In the future, ambisonic can almost be imagined as a new process performed during pre-mixing in which the editor records "location entities." 

Muxing your audio and video

Ambisonic audio is more complex than a simple stereo track, so pairing it with video presents challenges. Your output should be a four-track audio stream, and the order can't be switched. There are several ways we found to mux the audio:

  1. In Reaper. This allows you to be sure the tracks are exported correctly, but has the disadvantage that video can't be changed without sending a full resolution version of the video to the sound mixer.
  2. Muxing with ffmpeg. The command-line ffmpeg allows you to combine the video stream from one file with the audio stream from another. You can send the finished audio to the editor, who can mux as many versions as they want.
    Installing ffmpeg on a mac is easy. An example command to simply mux two streams is:
    ffmpeg -i {video file} -i {audio file} -map 0:0 -map 1:0 -codec:v copy -codec:a copy -movflags faststart {output file}
    And an example command to recompress as h.264 with aac audio:
    ffmpeg -i {video file} -i {audio file} -map 0:0 -map 1:0 -codec:v libx264 -preset veryslow -profile:v baseline -level 5.2 -pix_fmt yuv420p -qp 17 -codec:a libfdk_aac -b:a 256k -movflags faststart {output file}
  3. You can also configure Premiere to work with ambisonic audio. We got this working but didn't experiment much with it. After exporting a file, be sure to use YouTube's Spatial Media Metadata Injector to add metadata which identifies the video as a VR video with spatial audio. Note that YouTube and Milk VR both support .mov and .mp4 files, though .mp4 files will be more compatible across devices (Gear VR, for example, does not play local .mov files.) The mp4 container does not support PCM audio.

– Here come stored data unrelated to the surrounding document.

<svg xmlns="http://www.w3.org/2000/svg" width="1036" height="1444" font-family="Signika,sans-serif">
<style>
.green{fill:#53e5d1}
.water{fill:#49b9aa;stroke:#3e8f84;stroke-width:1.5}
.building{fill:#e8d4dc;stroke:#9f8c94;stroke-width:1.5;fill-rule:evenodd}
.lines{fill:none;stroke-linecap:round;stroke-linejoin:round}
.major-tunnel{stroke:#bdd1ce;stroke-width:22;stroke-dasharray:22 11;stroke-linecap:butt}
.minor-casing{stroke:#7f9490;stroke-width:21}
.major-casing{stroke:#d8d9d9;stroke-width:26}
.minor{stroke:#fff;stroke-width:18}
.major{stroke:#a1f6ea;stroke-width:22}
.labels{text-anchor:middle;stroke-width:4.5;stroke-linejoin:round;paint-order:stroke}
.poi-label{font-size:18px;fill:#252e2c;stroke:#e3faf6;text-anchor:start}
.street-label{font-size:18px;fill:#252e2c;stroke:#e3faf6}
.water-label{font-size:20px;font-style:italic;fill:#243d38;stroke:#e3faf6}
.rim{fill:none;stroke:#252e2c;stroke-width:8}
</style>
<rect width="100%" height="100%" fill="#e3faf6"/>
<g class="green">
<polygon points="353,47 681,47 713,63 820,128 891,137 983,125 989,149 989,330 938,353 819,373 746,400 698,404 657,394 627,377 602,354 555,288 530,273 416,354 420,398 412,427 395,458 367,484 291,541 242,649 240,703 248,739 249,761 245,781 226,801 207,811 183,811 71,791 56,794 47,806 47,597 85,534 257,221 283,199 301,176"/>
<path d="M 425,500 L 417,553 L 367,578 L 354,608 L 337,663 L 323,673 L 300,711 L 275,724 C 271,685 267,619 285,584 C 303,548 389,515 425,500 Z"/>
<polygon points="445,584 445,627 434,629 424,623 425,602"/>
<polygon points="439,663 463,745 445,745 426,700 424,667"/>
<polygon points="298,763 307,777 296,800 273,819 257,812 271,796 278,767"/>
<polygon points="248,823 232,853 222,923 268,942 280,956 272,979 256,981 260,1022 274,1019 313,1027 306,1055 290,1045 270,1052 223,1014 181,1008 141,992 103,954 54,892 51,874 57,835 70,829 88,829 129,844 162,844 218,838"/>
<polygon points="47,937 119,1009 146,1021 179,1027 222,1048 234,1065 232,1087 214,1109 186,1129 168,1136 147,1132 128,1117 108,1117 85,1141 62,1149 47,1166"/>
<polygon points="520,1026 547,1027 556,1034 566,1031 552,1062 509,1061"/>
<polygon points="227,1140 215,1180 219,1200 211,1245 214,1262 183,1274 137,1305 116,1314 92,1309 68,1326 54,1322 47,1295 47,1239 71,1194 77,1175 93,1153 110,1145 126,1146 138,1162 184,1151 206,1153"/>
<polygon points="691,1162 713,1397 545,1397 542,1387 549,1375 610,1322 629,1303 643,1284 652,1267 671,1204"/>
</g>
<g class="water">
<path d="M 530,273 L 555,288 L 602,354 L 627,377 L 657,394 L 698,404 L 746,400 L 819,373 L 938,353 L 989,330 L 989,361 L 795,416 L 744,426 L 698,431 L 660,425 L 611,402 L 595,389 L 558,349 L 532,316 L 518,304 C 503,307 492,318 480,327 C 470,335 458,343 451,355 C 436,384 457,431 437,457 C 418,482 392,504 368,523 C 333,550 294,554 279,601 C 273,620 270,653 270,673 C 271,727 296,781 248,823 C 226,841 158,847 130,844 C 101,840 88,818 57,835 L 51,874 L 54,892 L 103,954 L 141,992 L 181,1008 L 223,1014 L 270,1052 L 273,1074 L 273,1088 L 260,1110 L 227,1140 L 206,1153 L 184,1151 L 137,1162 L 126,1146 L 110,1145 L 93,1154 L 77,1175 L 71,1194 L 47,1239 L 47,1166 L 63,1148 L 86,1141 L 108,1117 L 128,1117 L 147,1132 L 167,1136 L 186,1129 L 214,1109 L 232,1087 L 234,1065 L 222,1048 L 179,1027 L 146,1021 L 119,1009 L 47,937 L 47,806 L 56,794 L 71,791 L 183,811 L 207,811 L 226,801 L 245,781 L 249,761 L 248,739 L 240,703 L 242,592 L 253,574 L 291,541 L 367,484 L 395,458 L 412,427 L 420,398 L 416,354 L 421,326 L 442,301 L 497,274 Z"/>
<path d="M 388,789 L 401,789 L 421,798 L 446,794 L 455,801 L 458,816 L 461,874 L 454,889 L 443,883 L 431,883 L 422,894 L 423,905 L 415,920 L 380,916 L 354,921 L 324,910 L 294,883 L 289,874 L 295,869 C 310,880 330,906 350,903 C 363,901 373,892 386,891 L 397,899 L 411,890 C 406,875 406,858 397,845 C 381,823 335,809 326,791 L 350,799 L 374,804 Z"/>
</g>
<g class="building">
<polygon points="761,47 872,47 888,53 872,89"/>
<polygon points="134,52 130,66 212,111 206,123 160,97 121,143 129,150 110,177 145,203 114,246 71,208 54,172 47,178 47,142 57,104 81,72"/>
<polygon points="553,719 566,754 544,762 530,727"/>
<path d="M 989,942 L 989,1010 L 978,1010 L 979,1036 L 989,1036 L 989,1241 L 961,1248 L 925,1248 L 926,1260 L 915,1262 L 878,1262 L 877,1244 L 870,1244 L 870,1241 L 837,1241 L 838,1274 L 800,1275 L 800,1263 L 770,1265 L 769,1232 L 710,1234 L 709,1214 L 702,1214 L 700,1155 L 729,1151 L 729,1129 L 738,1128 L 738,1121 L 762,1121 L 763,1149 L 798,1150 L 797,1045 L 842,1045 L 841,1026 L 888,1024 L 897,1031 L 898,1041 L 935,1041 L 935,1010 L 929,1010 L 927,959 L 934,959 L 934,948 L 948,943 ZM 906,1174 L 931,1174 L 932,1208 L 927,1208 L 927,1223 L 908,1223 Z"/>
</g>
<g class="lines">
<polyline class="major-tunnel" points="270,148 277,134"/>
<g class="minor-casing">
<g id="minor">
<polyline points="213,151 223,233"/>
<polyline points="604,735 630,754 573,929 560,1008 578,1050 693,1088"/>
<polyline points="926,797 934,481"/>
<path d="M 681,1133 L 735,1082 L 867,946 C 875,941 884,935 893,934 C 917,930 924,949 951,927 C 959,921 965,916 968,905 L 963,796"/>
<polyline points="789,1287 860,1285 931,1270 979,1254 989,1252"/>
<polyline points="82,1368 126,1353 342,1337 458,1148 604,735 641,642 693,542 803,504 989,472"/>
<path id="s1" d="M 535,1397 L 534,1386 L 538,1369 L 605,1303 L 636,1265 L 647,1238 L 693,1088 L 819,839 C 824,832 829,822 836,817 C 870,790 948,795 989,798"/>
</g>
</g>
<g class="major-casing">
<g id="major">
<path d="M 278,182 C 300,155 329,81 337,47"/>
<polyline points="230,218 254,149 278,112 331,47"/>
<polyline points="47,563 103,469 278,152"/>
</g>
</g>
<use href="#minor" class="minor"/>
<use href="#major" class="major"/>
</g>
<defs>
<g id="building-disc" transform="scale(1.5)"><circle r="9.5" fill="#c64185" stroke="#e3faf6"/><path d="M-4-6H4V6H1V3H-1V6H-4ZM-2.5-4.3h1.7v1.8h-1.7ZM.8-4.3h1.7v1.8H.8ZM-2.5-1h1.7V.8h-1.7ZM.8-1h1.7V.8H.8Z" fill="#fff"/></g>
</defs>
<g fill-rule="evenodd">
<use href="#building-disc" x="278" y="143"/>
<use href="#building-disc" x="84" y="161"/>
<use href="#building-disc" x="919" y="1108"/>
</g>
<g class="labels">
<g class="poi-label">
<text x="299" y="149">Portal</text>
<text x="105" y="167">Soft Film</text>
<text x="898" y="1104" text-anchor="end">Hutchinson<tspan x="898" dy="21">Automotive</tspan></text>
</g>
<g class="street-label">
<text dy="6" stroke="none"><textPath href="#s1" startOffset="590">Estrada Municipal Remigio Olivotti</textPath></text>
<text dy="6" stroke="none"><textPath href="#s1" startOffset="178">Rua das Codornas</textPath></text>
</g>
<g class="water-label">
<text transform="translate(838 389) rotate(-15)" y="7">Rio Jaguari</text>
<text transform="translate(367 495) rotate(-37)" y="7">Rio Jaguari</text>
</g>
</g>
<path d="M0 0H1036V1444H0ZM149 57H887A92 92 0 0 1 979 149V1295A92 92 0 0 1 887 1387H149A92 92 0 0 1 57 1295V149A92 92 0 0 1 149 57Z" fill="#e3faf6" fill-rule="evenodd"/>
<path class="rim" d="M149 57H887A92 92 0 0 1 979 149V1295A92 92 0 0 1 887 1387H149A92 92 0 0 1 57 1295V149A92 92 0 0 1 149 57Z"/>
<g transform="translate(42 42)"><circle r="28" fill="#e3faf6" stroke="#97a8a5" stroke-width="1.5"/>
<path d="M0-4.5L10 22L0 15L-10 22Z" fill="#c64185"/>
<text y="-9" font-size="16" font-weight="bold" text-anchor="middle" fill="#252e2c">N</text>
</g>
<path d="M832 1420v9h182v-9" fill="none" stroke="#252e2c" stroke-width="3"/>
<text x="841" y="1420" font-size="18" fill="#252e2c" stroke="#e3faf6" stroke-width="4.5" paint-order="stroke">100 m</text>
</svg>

The potential of ambisonic sound design

Overall, Love is All Around was a fantastic learning experience and a bit of an awakening to the creative potentials of ambisonic sound design. For mixes of larger scale and complexity, the notion of recording real time 360 pan automation to the character's movements onscreen takes shape. It can almost be imagined as a new process performed during pre-mixing in which the editor records "location entities." Dialogue and effects could then be bussed through to these various locales in space which always share a common origin (e.g. named actors moving onscreen). Meanwhile, we’ll all keep experimenting in this emerging space.